- Developer: EA Phenomic
- Publisher: Electronic Arts
- Series: Command & Conquer
- Platforms: Web browser (supported Internet Explorer 9, Firefox 4.1+, Google Chrome)
- Release: May 24, 2012
- Genre: Massively multiplayer online real-time strategy
- Mode: Multiplayer

= Command & Conquer: Tiberium Alliances =

2012 video game

Command & Conquer: Tiberium Alliances is a military science fiction massively multiplayer online real-time strategy video game developed by Electronic Arts Phenomic and published by Electronic Arts as a free-to-play online-only browser game. The game entered its closed beta stage in December 2011. The game entered its open beta stage on March 15, 2012 and its official release was on May 24, requiring an Origin account to play.

==Gameplay==
Tiberium Alliances is a massively multiplayer online real-time strategy video game. The player will first select a sector on the world map and start their first base there. The base will be protected from attacks for one week, but will go unprotected if the owner attacks another player prior to the time ending. From there the player can advance their base further through construction, gathering, or combat. There are several resources used in the game. They are Tiberium, crystal, power, credit, and research points. Tiberium is used for base construction. Crystal is used to produce infantry, tanks and aircraft and upgrade manned defense units. Power is used for both base construction and military unit upgrades. Credit is for transferring Tiberium and crystals between bases. It is also used along with research points to research new units and structures for base advancement, and also for new MCVs, which are deployed to create new bases.

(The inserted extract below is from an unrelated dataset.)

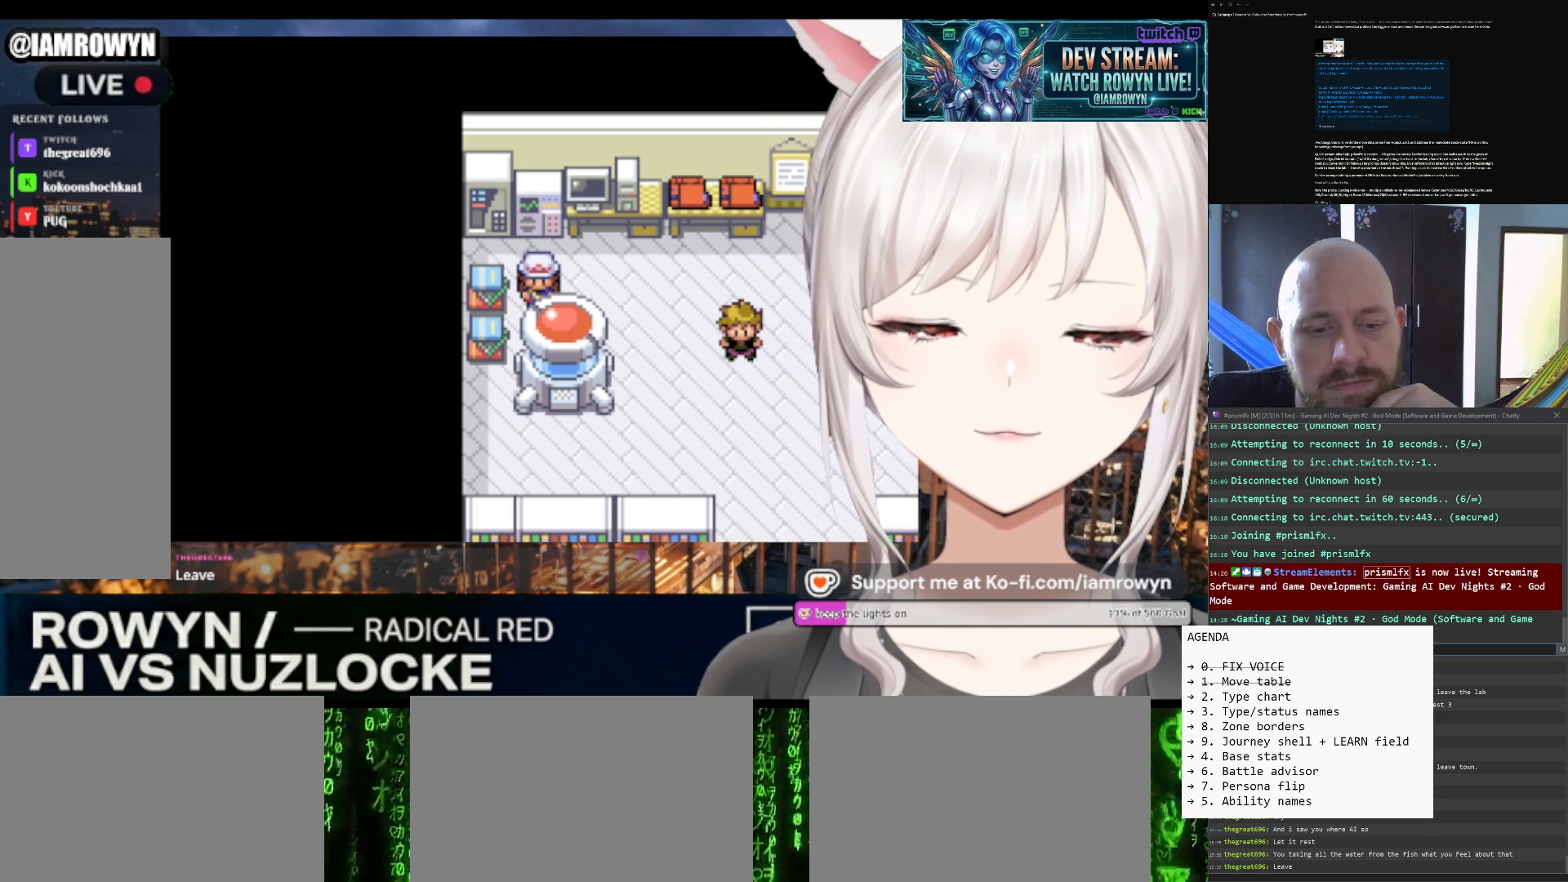
{"buttons": ["DPAD_RIGHT"], "events": []}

Each player on each server must select a permanent faction to join. The GDI faction has traditional military ranks, while the Nod faction are religious extremists, each with a religious title. The two factions have different offensive and defensive unit types.

The player usually starts off battling against camps of The Forgotten, then moves on to battling the Forgotten outposts and bases as well as other player bases. Through battles, the player can win resources from other bases or lose resources if attacked by another player. If a player loses their base, they can re-materialize the base on another nearby location, with time and resource penalties. Bases can be moved to new locations without being destroyed first.

Any player can create an alliance and invite people to it. An alliance must have at least one Commander-in-Chief (CiC), and can also have any number of Second-in-Commands (SiCs), officers, veterans, members, inactives, and trial players, so long as the total is 50 players or less. Despite the name difference, CiCs and SiCs have equal powers, including the ability to disband the alliance. They can also grant rights based on rank to the remaining players. Officers and above also have a private chat area only they can see, while there's a general chat area for the entire alliance, and a "whisper" mode that allows anyone to have a private chat with anyone else, even in another alliance. In addition, there is a message system within the game.

==Plagiarism accusation==
Accusations were raised against EA that the designs of two pre-release in-game units were copies of the Ork Bonecruncha and Baneblade tank from the Warhammer 40,000 franchise. EA later confirmed that the units in question don't appear in the game official release.

== DICE ==
On the closure of Phenomic by the end of October 2013 DICE took over the development.

== Envision Entertainment ==
On April 7, 2015, Envision Entertainment took over the development of the game.